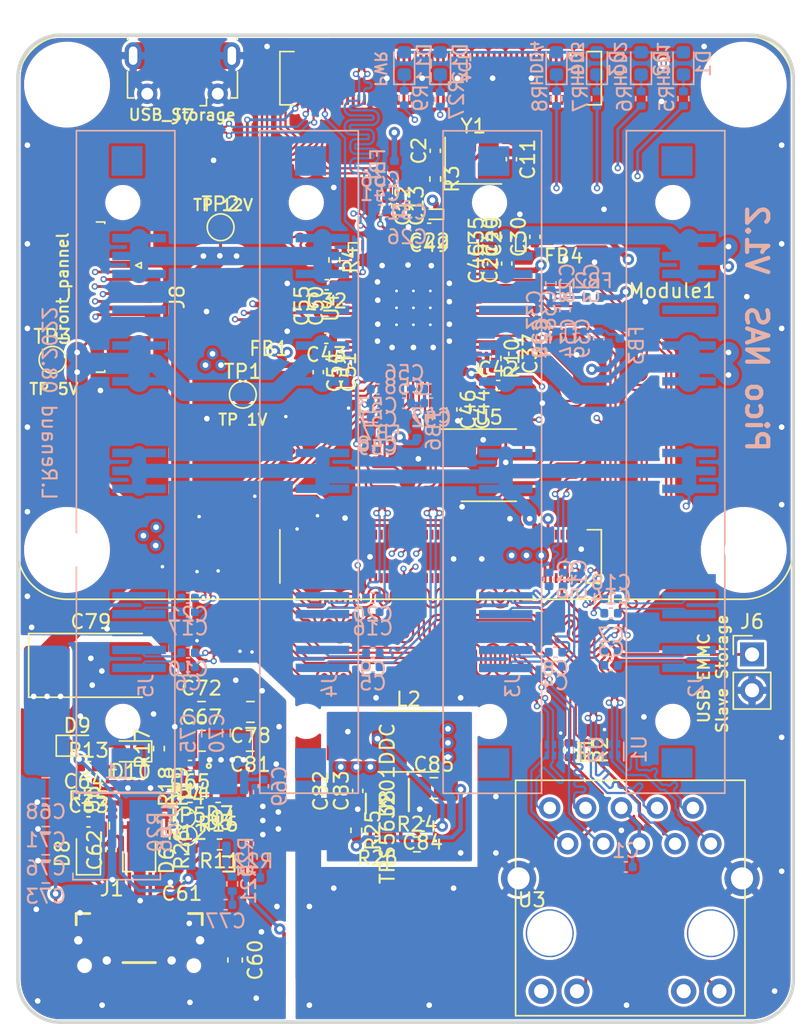
<source format=kicad_pcb>
(kicad_pcb (version 20211014) (generator pcbnew)

  (general
    (thickness 0.99)
  )

  (paper "A4")
  (layers
    (0 "F.Cu" signal)
    (1 "In1.Cu" power)
    (2 "In2.Cu" power)
    (31 "B.Cu" signal)
    (32 "B.Adhes" user "B.Adhesive")
    (33 "F.Adhes" user "F.Adhesive")
    (34 "B.Paste" user)
    (35 "F.Paste" user)
    (36 "B.SilkS" user "B.Silkscreen")
    (37 "F.SilkS" user "F.Silkscreen")
    (38 "B.Mask" user)
    (39 "F.Mask" user)
    (40 "Dwgs.User" user "User.Drawings")
    (41 "Cmts.User" user "User.Comments")
    (42 "Eco1.User" user "User.Eco1")
    (43 "Eco2.User" user "User.Eco2")
    (44 "Edge.Cuts" user)
    (45 "Margin" user)
    (46 "B.CrtYd" user "B.Courtyard")
    (47 "F.CrtYd" user "F.Courtyard")
    (48 "B.Fab" user)
    (49 "F.Fab" user)
    (50 "User.1" user)
    (51 "User.2" user)
    (52 "User.3" user)
    (53 "User.4" user)
    (54 "User.5" user)
    (55 "User.6" user)
    (56 "User.7" user)
    (57 "User.8" user)
    (58 "User.9" user)
  )

  (setup
    (stackup
      (layer "F.SilkS" (type "Top Silk Screen") (color "White"))
      (layer "F.Paste" (type "Top Solder Paste"))
      (layer "F.Mask" (type "Top Solder Mask") (color "Black") (thickness 0.01))
      (layer "F.Cu" (type "copper") (thickness 0.035))
      (layer "dielectric 1" (type "prepreg") (thickness 0.1) (material "FR4") (epsilon_r 4.5) (loss_tangent 0.02))
      (layer "In1.Cu" (type "copper") (thickness 0.0175))
      (layer "dielectric 2" (type "core") (thickness 0.665) (material "FR4") (epsilon_r 4.5) (loss_tangent 0.02))
      (layer "In2.Cu" (type "copper") (thickness 0.0175))
      (layer "dielectric 3" (type "prepreg") (thickness 0.1) (material "FR4") (epsilon_r 4.5) (loss_tangent 0.02))
      (layer "B.Cu" (type "copper") (thickness 0.035))
      (layer "B.Mask" (type "Bottom Solder Mask") (color "Black") (thickness 0.01))
      (layer "B.Paste" (type "Bottom Solder Paste"))
      (layer "B.SilkS" (type "Bottom Silk Screen") (color "White"))
      (copper_finish "None")
      (dielectric_constraints yes)
    )
    (pad_to_mask_clearance 0)
    (aux_axis_origin 171.2 118.5)
    (grid_origin 171.2 118.5)
    (pcbplotparams
      (layerselection 0x0000030_7ffffff8)
      (disableapertmacros false)
      (usegerberextensions false)
      (usegerberattributes true)
      (usegerberadvancedattributes true)
      (creategerberjobfile false)
      (svguseinch false)
      (svgprecision 6)
      (excludeedgelayer true)
      (plotframeref false)
      (viasonmask false)
      (mode 1)
      (useauxorigin true)
      (hpglpennumber 1)
      (hpglpenspeed 20)
      (hpglpendiameter 15.000000)
      (dxfpolygonmode true)
      (dxfimperialunits false)
      (dxfusepcbnewfont true)
      (psnegative false)
      (psa4output false)
      (plotreference false)
      (plotvalue false)
      (plotinvisibletext false)
      (sketchpadsonfab false)
      (subtractmaskfromsilk false)
      (outputformat 3)
      (mirror false)
      (drillshape 0)
      (scaleselection 1)
      (outputdirectory "./")
    )
  )

  (net 0 "")
  (net 1 "GND")
  (net 2 "Net-(C1-Pad1)")
  (net 3 "Net-(R1-Pad2)")
  (net 4 "/CM4/PCIE_RX_P")
  (net 5 "Net-(R2-Pad2)")
  (net 6 "/CM4/PCIE_RX_N")
  (net 7 "Net-(R21-Pad2)")
  (net 8 "Net-(R22-Pad1)")
  (net 9 "unconnected-(J2-Pad18)")
  (net 10 "unconnected-(J3-Pad18)")
  (net 11 "unconnected-(J4-Pad18)")
  (net 12 "unconnected-(J5-Pad18)")
  (net 13 "/CM4/n_eeprom_en")
  (net 14 "unconnected-(J7-Pad1)")
  (net 15 "/CM4/USB-")
  (net 16 "/CM4/USB+")
  (net 17 "/CM4/OTG_ID")
  (net 18 "/CM4/TRD3+")
  (net 19 "/CM4/TRD1+")
  (net 20 "/CM4/TRD3-")
  (net 21 "/CM4/TRD1-")
  (net 22 "/CM4/TRD2+")
  (net 23 "/CM4/TRD0+")
  (net 24 "/CM4/TRD2-")
  (net 25 "/CM4/TRD0-")
  (net 26 "/CM4/LEDY")
  (net 27 "unconnected-(Module1-Pad16)")
  (net 28 "/CM4/LEDG")
  (net 29 "unconnected-(Module1-Pad18)")
  (net 30 "unconnected-(Module1-Pad19)")
  (net 31 "unconnected-(Module1-Pad20)")
  (net 32 "Net-(D11-Pad1)")
  (net 33 "unconnected-(Module1-Pad24)")
  (net 34 "unconnected-(Module1-Pad25)")
  (net 35 "unconnected-(Module1-Pad26)")
  (net 36 "unconnected-(Module1-Pad27)")
  (net 37 "unconnected-(Module1-Pad28)")
  (net 38 "unconnected-(Module1-Pad29)")
  (net 39 "unconnected-(Module1-Pad30)")
  (net 40 "unconnected-(Module1-Pad31)")
  (net 41 "unconnected-(Module1-Pad34)")
  (net 42 "unconnected-(Module1-Pad35)")
  (net 43 "unconnected-(Module1-Pad36)")
  (net 44 "/CM4/SPI_CLK")
  (net 45 "/CM4/SPI_MISO")
  (net 46 "/CM4/SPI_MOSI")
  (net 47 "/CM4/SPI_EN0")
  (net 48 "unconnected-(Module1-Pad41)")
  (net 49 "/CM4/SPI_EN1")
  (net 50 "unconnected-(Module1-Pad45)")
  (net 51 "unconnected-(Module1-Pad46)")
  (net 52 "unconnected-(Module1-Pad47)")
  (net 53 "unconnected-(Module1-Pad48)")
  (net 54 "unconnected-(Module1-Pad49)")
  (net 55 "unconnected-(Module1-Pad50)")
  (net 56 "unconnected-(Module1-Pad51)")
  (net 57 "unconnected-(Module1-Pad54)")
  (net 58 "unconnected-(Module1-Pad55)")
  (net 59 "unconnected-(Module1-Pad56)")
  (net 60 "unconnected-(Module1-Pad57)")
  (net 61 "unconnected-(Module1-Pad58)")
  (net 62 "unconnected-(Module1-Pad61)")
  (net 63 "unconnected-(Module1-Pad62)")
  (net 64 "unconnected-(Module1-Pad63)")
  (net 65 "unconnected-(Module1-Pad64)")
  (net 66 "unconnected-(Module1-Pad67)")
  (net 67 "unconnected-(Module1-Pad68)")
  (net 68 "unconnected-(Module1-Pad69)")
  (net 69 "unconnected-(Module1-Pad70)")
  (net 70 "unconnected-(Module1-Pad72)")
  (net 71 "unconnected-(Module1-Pad73)")
  (net 72 "unconnected-(Module1-Pad75)")
  (net 73 "Net-(C2-Pad1)")
  (net 74 "/PCIe_sata/TX00+")
  (net 75 "/PCIe_sata/TX0+")
  (net 76 "/PCIe_sata/TX01+")
  (net 77 "/PCIe_sata/TX1+")
  (net 78 "/PCIe_sata/TX02+")
  (net 79 "/PCIe_sata/TX2+")
  (net 80 "/PCIe_sata/TX03+")
  (net 81 "/PCIe_sata/TX3+")
  (net 82 "/PCIe_sata/TX00-")
  (net 83 "/PCIe_sata/TX0-")
  (net 84 "/PCIe_sata/TX01-")
  (net 85 "/PCIe_sata/TX1-")
  (net 86 "/PCIe_sata/TX02-")
  (net 87 "/PCIe_sata/TX2-")
  (net 88 "/PCIe_sata/TX03-")
  (net 89 "/PCIe_sata/TX3-")
  (net 90 "Net-(C11-Pad1)")
  (net 91 "Net-(C12-Pad2)")
  (net 92 "unconnected-(Module1-Pad76)")
  (net 93 "Net-(C13-Pad2)")
  (net 94 "/PCIe_sata/RX00-")
  (net 95 "/PCIe_sata/RX0-")
  (net 96 "/PCIe_sata/RX01-")
  (net 97 "/PCIe_sata/RX1-")
  (net 98 "/PCIe_sata/RX02-")
  (net 99 "/PCIe_sata/RX2-")
  (net 100 "/PCIe_sata/RX03-")
  (net 101 "/PCIe_sata/RX3-")
  (net 102 "/PCIe_sata/RX00+")
  (net 103 "/PCIe_sata/RX0+")
  (net 104 "/PCIe_sata/RX01+")
  (net 105 "/PCIe_sata/RX1+")
  (net 106 "/PCIe_sata/RX02+")
  (net 107 "/PCIe_sata/RX2+")
  (net 108 "/PCIe_sata/RX03+")
  (net 109 "/PCIe_sata/RX3+")
  (net 110 "/PCIe_sata/VAA2_0")
  (net 111 "/PCIe_sata/VAA2_1")
  (net 112 "/PCIe_sata/VAA1")
  (net 113 "/PCIe_sata/AVDD0")
  (net 114 "+3V3")
  (net 115 "/PCIe_sata/VAA2_2")
  (net 116 "/PCIe_sata/VAA2_3")
  (net 117 "Net-(D1-Pad1)")
  (net 118 "Net-(D2-Pad1)")
  (net 119 "Net-(D3-Pad1)")
  (net 120 "Net-(D4-Pad1)")
  (net 121 "+1V0")
  (net 122 "+1V8")
  (net 123 "+12V")
  (net 124 "Net-(U6-Pad6)")
  (net 125 "+5V")
  (net 126 "unconnected-(Module1-Pad80)")
  (net 127 "unconnected-(Module1-Pad82)")
  (net 128 "unconnected-(Module1-Pad89)")
  (net 129 "unconnected-(Module1-Pad91)")
  (net 130 "unconnected-(Module1-Pad92)")
  (net 131 "unconnected-(Module1-Pad94)")
  (net 132 "Net-(D12-Pad1)")
  (net 133 "unconnected-(Module1-Pad96)")
  (net 134 "unconnected-(Module1-Pad97)")
  (net 135 "/CM4/Global_en")
  (net 136 "unconnected-(Module1-Pad100)")
  (net 137 "/CM4/PCIE_CLK_nREQ")
  (net 138 "unconnected-(Module1-Pad104)")
  (net 139 "unconnected-(Module1-Pad106)")
  (net 140 "/CM4/PCIE_nRST")
  (net 141 "/CM4/PCIE_CLK_P")
  (net 142 "unconnected-(Module1-Pad111)")
  (net 143 "/CM4/PCIE_CLK_N")
  (net 144 "unconnected-(Module1-Pad115)")
  (net 145 "unconnected-(Module1-Pad117)")
  (net 146 "unconnected-(Module1-Pad121)")
  (net 147 "/CM4/PCIE_TX_P")
  (net 148 "unconnected-(Module1-Pad123)")
  (net 149 "/CM4/PCIE_TX_N")
  (net 150 "Net-(R3-Pad2)")
  (net 151 "unconnected-(Module1-Pad127)")
  (net 152 "unconnected-(Module1-Pad128)")
  (net 153 "/PCIe_sata/led1")
  (net 154 "/PCIe_sata/led2")
  (net 155 "/PCIe_sata/led3")
  (net 156 "/PCIe_sata/led4")
  (net 157 "Net-(R10-Pad1)")
  (net 158 "unconnected-(Module1-Pad129)")
  (net 159 "unconnected-(Module1-Pad130)")
  (net 160 "unconnected-(Module1-Pad133)")
  (net 161 "unconnected-(Module1-Pad134)")
  (net 162 "unconnected-(Module1-Pad135)")
  (net 163 "unconnected-(Module1-Pad136)")
  (net 164 "unconnected-(Module1-Pad139)")
  (net 165 "unconnected-(Module1-Pad140)")
  (net 166 "unconnected-(Module1-Pad141)")
  (net 167 "unconnected-(Module1-Pad142)")
  (net 168 "unconnected-(Module1-Pad143)")
  (net 169 "unconnected-(Module1-Pad145)")
  (net 170 "unconnected-(Module1-Pad146)")
  (net 171 "unconnected-(Module1-Pad147)")
  (net 172 "unconnected-(Module1-Pad148)")
  (net 173 "unconnected-(Module1-Pad149)")
  (net 174 "unconnected-(Module1-Pad151)")
  (net 175 "unconnected-(Module1-Pad152)")
  (net 176 "unconnected-(Module1-Pad153)")
  (net 177 "unconnected-(Module1-Pad154)")
  (net 178 "unconnected-(Module1-Pad157)")
  (net 179 "unconnected-(Module1-Pad158)")
  (net 180 "unconnected-(Module1-Pad159)")
  (net 181 "unconnected-(Module1-Pad160)")
  (net 182 "unconnected-(Module1-Pad163)")
  (net 183 "unconnected-(Module1-Pad164)")
  (net 184 "unconnected-(Module1-Pad165)")
  (net 185 "unconnected-(Module1-Pad166)")
  (net 186 "unconnected-(Module1-Pad169)")
  (net 187 "unconnected-(Module1-Pad170)")
  (net 188 "unconnected-(Module1-Pad171)")
  (net 189 "unconnected-(Module1-Pad172)")
  (net 190 "unconnected-(Module1-Pad175)")
  (net 191 "unconnected-(Module1-Pad176)")
  (net 192 "unconnected-(Module1-Pad177)")
  (net 193 "unconnected-(Module1-Pad178)")
  (net 194 "unconnected-(Module1-Pad181)")
  (net 195 "unconnected-(Module1-Pad182)")
  (net 196 "unconnected-(Module1-Pad183)")
  (net 197 "unconnected-(Module1-Pad184)")
  (net 198 "unconnected-(Module1-Pad187)")
  (net 199 "unconnected-(Module1-Pad188)")
  (net 200 "unconnected-(Module1-Pad189)")
  (net 201 "unconnected-(Module1-Pad190)")
  (net 202 "unconnected-(Module1-Pad193)")
  (net 203 "unconnected-(Module1-Pad194)")
  (net 204 "unconnected-(Module1-Pad195)")
  (net 205 "unconnected-(Module1-Pad196)")
  (net 206 "unconnected-(Module1-Pad199)")
  (net 207 "unconnected-(Module1-Pad200)")
  (net 208 "/PCIe_sata/SPI_DO")
  (net 209 "/PCIe_sata/SPI_CS")
  (net 210 "/PCIe_sata/SPI_DI")
  (net 211 "Net-(C66-Pad2)")
  (net 212 "Net-(C66-Pad1)")
  (net 213 "Net-(C69-Pad2)")
  (net 214 "Net-(C77-Pad2)")
  (net 215 "Net-(L1-Pad1)")
  (net 216 "/PCIe_sata/SPI_CLK")
  (net 217 "unconnected-(U4-Pad21)")
  (net 218 "unconnected-(U4-Pad38)")
  (net 219 "VBUS")
  (net 220 "Net-(C61-Pad1)")
  (net 221 "Net-(C63-Pad2)")
  (net 222 "Net-(C64-Pad2)")
  (net 223 "Net-(C65-Pad2)")
  (net 224 "Net-(D9-Pad1)")
  (net 225 "Net-(D10-Pad1)")
  (net 226 "/Power/CC1")
  (net 227 "/Power/CC2")
  (net 228 "Net-(Q1-Pad3)")
  (net 229 "/Power/SCL")
  (net 230 "/Power/Vbus_vs_Disch")
  (net 231 "/Power/SDA")
  (net 232 "Net-(R15-Pad1)")
  (net 233 "Net-(R17-Pad1)")
  (net 234 "Net-(R18-Pad2)")
  (net 235 "unconnected-(U4-Pad60)")
  (net 236 "unconnected-(U4-Pad63)")
  (net 237 "unconnected-(U4-Pad64)")
  (net 238 "unconnected-(U4-Pad65)")
  (net 239 "unconnected-(U4-Pad66)")
  (net 240 "unconnected-(U4-Pad67)")
  (net 241 "unconnected-(U4-Pad72)")
  (net 242 "unconnected-(U4-Pad73)")
  (net 243 "unconnected-(U4-Pad74)")
  (net 244 "unconnected-(U4-Pad75)")
  (net 245 "unconnected-(U4-Pad76)")
  (net 246 "unconnected-(U6-Pad3)")
  (net 247 "unconnected-(U6-Pad11)")
  (net 248 "unconnected-(U6-Pad15)")
  (net 249 "unconnected-(U6-Pad17)")
  (net 250 "unconnected-(U6-Pad19)")
  (net 251 "VDD")
  (net 252 "unconnected-(U4-Pad35)")
  (net 253 "unconnected-(U4-Pad37)")
  (net 254 "unconnected-(U4-Pad43)")
  (net 255 "unconnected-(U4-Pad46)")
  (net 256 "unconnected-(U4-Pad47)")
  (net 257 "unconnected-(U4-Pad48)")
  (net 258 "unconnected-(U4-Pad49)")
  (net 259 "unconnected-(U4-Pad50)")
  (net 260 "unconnected-(U4-Pad57)")
  (net 261 "Net-(C84-Pad2)")
  (net 262 "Net-(R24-Pad1)")
  (net 263 "Net-(R25-Pad1)")
  (net 264 "Net-(C84-Pad1)")
  (net 265 "unconnected-(U8-Pad5)")
  (net 266 "Net-(Module1-Pad21)")
  (net 267 "Net-(Module1-Pad95)")

  (footprint "Capacitor_SMD:C_0402_1005Metric" (layer "F.Cu") (at 183.5 100.3 180))

  (footprint "Capacitor_SMD:C_0402_1005Metric" (layer "F.Cu") (at 200 104.6 180))

  (footprint "Resistor_SMD:R_0402_1005Metric" (layer "F.Cu") (at 181.75 106.25 -90))

  (footprint "Capacitor_SMD:C_0402_1005Metric" (layer "F.Cu") (at 177.9 106.3 90))

  (footprint "Capacitor_SMD:C_0805_2012Metric" (layer "F.Cu") (at 184.32 96.5))

  (footprint "Resistor_SMD:R_0402_1005Metric" (layer "F.Cu") (at 195.3 104.9 -90))

  (footprint "Capacitor_SMD:C_0402_1005Metric" (layer "F.Cu") (at 207.97 62.8 90))

  (footprint "Capacitor_SMD:C_0402_1005Metric" (layer "F.Cu") (at 206.475 71.1 -90))

  (footprint "Crystal:Crystal_SMD_Abracon_ABM8G-4Pin_3.2x2.5mm" (layer "F.Cu") (at 203.6 57.4))

  (footprint "LED_SMD:LED_0603_1608Metric" (layer "F.Cu") (at 179.3 99.3 180))

  (footprint "Capacitor_SMD:C_0402_1005Metric" (layer "F.Cu") (at 175.97 102.6))

  (footprint "Resistor_SMD:R_0402_1005Metric" (layer "F.Cu") (at 185.5 103.3 180))

  (footprint "Inductor_SMD:L_Coilcraft_XxL4020" (layer "F.Cu") (at 199 98.6))

  (footprint "TestPoint:TestPoint_Pad_D1.0mm" (layer "F.Cu") (at 183.3 105.275))

  (footprint "Capacitor_SMD:C_0402_1005Metric" (layer "F.Cu") (at 204.97 64.7 90))

  (footprint "Capacitor_SMD:C_0603_1608Metric" (layer "F.Cu") (at 194.2 102.1 90))

  (footprint "Resistor_SMD:R_0402_1005Metric" (layer "F.Cu") (at 184 101.8 90))

  (footprint "Capacitor_SMD:C_0402_1005Metric" (layer "F.Cu") (at 200.47 62.2 180))

  (footprint "Capacitor_SMD:C_0402_1005Metric" (layer "F.Cu") (at 192.6 72.4 -90))

  (footprint "CM4+NAS:1610" (layer "F.Cu") (at 185.6 107.30842 180))

  (footprint "Capacitor_SMD:C_0402_1005Metric" (layer "F.Cu") (at 206.3 57.3 -90))

  (footprint "Resistor_SMD:R_0402_1005Metric" (layer "F.Cu") (at 205.175 71.425 -90))

  (footprint "Connector_PinHeader_2.54mm:PinHeader_1x02_P2.54mm_Vertical" (layer "F.Cu") (at 223.37 92.425))

  (footprint "Resistor_SMD:R_0402_1005Metric" (layer "F.Cu") (at 211.47 99.2 -90))

  (footprint "Resistor_SMD:R_0402_1005Metric" (layer "F.Cu") (at 200.9 58.7 -90))

  (footprint "Capacitor_SMD:C_0402_1005Metric" (layer "F.Cu") (at 205.97 64.7 90))

  (footprint "Capacitor_Tantalum_SMD:CP_EIA-7343-31_Kemet-D" (layer "F.Cu") (at 176.47 93.2))

  (footprint "Connector_FFC-FPC:TE_1-1734839-0_1x10-1MP_P0.5mm_Horizontal" (layer "F.Cu") (at 179.5 67.075 -90))

  (footprint "Capacitor_SMD:C_0402_1005Metric" (layer "F.Cu") (at 193.6 67.7 90))

  (footprint "Capacitor_SMD:C_0603_1608Metric" (layer "F.Cu") (at 182.925 107.95 180))

  (footprint "Resistor_SMD:R_0402_1005Metric" (layer "F.Cu") (at 210.385 99.21 -90))

  (footprint "Capacitor_SMD:C_0805_2012Metric" (layer "F.Cu") (at 184.32 98.55))

  (footprint "Resistor_SMD:R_0402_1005Metric" (layer "F.Cu") (at 193.74 64.44 -90))

  (footprint "Capacitor_SMD:C_0402_1005Metric" (layer "F.Cu") (at 197.45 60.6 -90))

  (footprint "Capacitor_SMD:C_0402_1005Metric" (layer "F.Cu") (at 193.2 66.2 180))

  (footprint "Package_TO_SOT_SMD:SOT-323_SC-70" (layer "F.Cu") (at 179.9 107.1 -90))

  (footprint "Capacitor_SMD:C_0805_2012Metric" (layer "F.Cu") (at 187.77 98.55 180))

  (footprint "Capacitor_SMD:C_0402_1005Metric" (layer "F.Cu") (at 205.37 73.35))

  (footprint "Resistor_SMD:R_0603_1608Metric" (layer "F.Cu") (at 199.6 105.9))

  (footprint "Capacitor_SMD:C_0402_1005Metric" (layer "F.Cu") (at 203.075 75.05 -90))

  (footprint "Capacitor_SMD:C_0402_1005Metric" (layer "F.Cu") (at 193.17 70 180))

  (footprint "Package_DFN_QFN:QFN-24-1EP_4x4mm_P0.5mm_EP2.7x2.7mm" (layer "F.Cu") (at 179.9 102.7 90))

  (footprint "TestPoint:TestPoint_Pad_D1.5mm" (layer "F.Cu") (at 185.675 62.125))

  (footprint "Inductor_SMD:L_0402_1005Metric" (layer "F.Cu") (at 210 63 180))

  (footprint "CM4+NAS:TPS56339DDCR" (layer "F.Cu") (at 197.5 103 -90))

  (footprint "Resistor_SMD:R_0402_1005Metric" (layer "F.Cu") (at 183.275 106.225))

  (footprint "TestPoint:TestPoint_Pad_D1.0mm" (layer "F.Cu") (at 183.2 104))

  (footprint "Capacitor_SMD:C_0603_1608Metric" (layer "F.Cu") (at 186.7 114.1 -90))

  (footprint "CM4+NAS:UDFN6B" (layer "F.Cu") (at 185.9 101.4))

  (footprint "CM4+NAS:C_POL_0402_1005Metric" (layer "F.Cu") (at 206.97 62.8 90))

  (footprint "Capacitor_SMD:C_0402_1005Metric" (layer "F.Cu") (at 198.4 60.6 -90))

  (footprint "CM4+NAS:C_POL_0402_1005Metric" (layer "F.Cu") (at 200.47 61.2 180))

  (footprint "Capacitor_SMD:C_0805_2012Metric" (layer "F.Cu") (at 200.8 101.9))

  (footprint "Resistor_SMD:R_0402_1005Metric" (layer "F.Cu") (at 176.3 100.4))

  (footprint "Resistor_SMD:R_0402_1005Metric" (layer "F.Cu") (at 183 101.8 90))

  (footprint "Capacitor_SMD:C_0402_1005Metric" (layer "F.Cu") (at 195.4 102.1 90))

  (footprint "Capacitor_SMD:C_0402_1005Metric" (layer "F.Cu")
    (tedit 5F68FEEE) (tstamp c97dbbd5-0a8c-4df8-8f83-a88720b9bd8b)
    (at 193.6 72.4 -90)
    (descr "Capacitor SMD 0402 (1005 Metric), square (rectangular) end terminal, IPC_7351 nominal, (Body size source: IPC-SM-782 page 76, https://www.pcb-3d.com/wordpress/wp-content/uploads/ipc-sm-782a_amendment_1_and_2.pdf), generated with kicad-footprint-generator")
    (tags "capacitor")
    (property "MFR" "Kemet")
    (property "MPN" "F981A225MUA ")
    (property "Sheetfile" "PCIe_sata.kicad_sch")
    (property "Sheetname" "PCIe_sata")
    (path "/2c979e14-b388-4161-9e61-0df9b5317aa8/f0db51fc-6c68-4853-9f11-e04b298aa4b9")
    (attr smd)
    (fp_text reference "C51" (at 0 -1.16 90) (layer "F.SilkS")
      (effects (font (size 1 1) (thickness 0.15)))
      (tstamp 7cc69e7b-6b8f-4a74-8c7e-085cbc9f900d)
    )
    (fp_text value "10n" (at 0 1.16 90) (layer "F.Fab")
      (effects (font (size 1 1) (thickness 0.15)))
      (tstamp 8e81fe87-cae3-48bb-85f8-1c3df443ad19)
    )
    (fp_text user "${REFERENCE}" (at 0 0 90) (layer "F.Fab")
      (effects (font (size 0.25 0.25) (thickness 0.04)))
      (tstamp 4a80d056-dd21-4dc2-8446-10d83ab49229)
    )
    (fp_line (start -0.107836 0.36) (end 0.107836 0.36) (layer "F.SilkS") (width 0.12) (tstamp 507b0a73-996c-414d-bd34-9a11c8abba03))
    (fp_line (start -0.107836 -0.36) (end 0.107836 -0.36) (layer "F.SilkS") (width 0.12) (tstamp 7a072aac-4d06-4cf1-abb7-898692de1868))
    (fp_line (start 0.91 0.46) (end -0.91 0.46) (layer "F.CrtYd") (width 0.05) (tstamp 0232d246-f5f5-46e2-b59a-b149a4949020))
    (fp_line (start 0.91 -0.46) (end 0.91 0.46) (layer "F.CrtYd") (width 0.05) (tstamp 1630cc18-6f58-4996-aafc-95523fcfec17))
    (fp_line (start -0.91 0.46) (end -0.91 -0.46) (layer "F.CrtYd") (width 0.05) (tstamp 2d2716b8-5ac2-4782-8382-fec83808a5ce))
    (fp_line (start -0.91 -0.46) (end 0.91 -0.46) (layer "F.CrtY
... [3351241 chars truncated]
</source>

+===+

• [What you need to do]
Find every line of the data that includes the string "Silkscreen". Copy each of those lines.

• [Solution]
    (36 "B.SilkS" user "B.Silkscreen")
    (37 "F.SilkS" user "F.Silkscreen")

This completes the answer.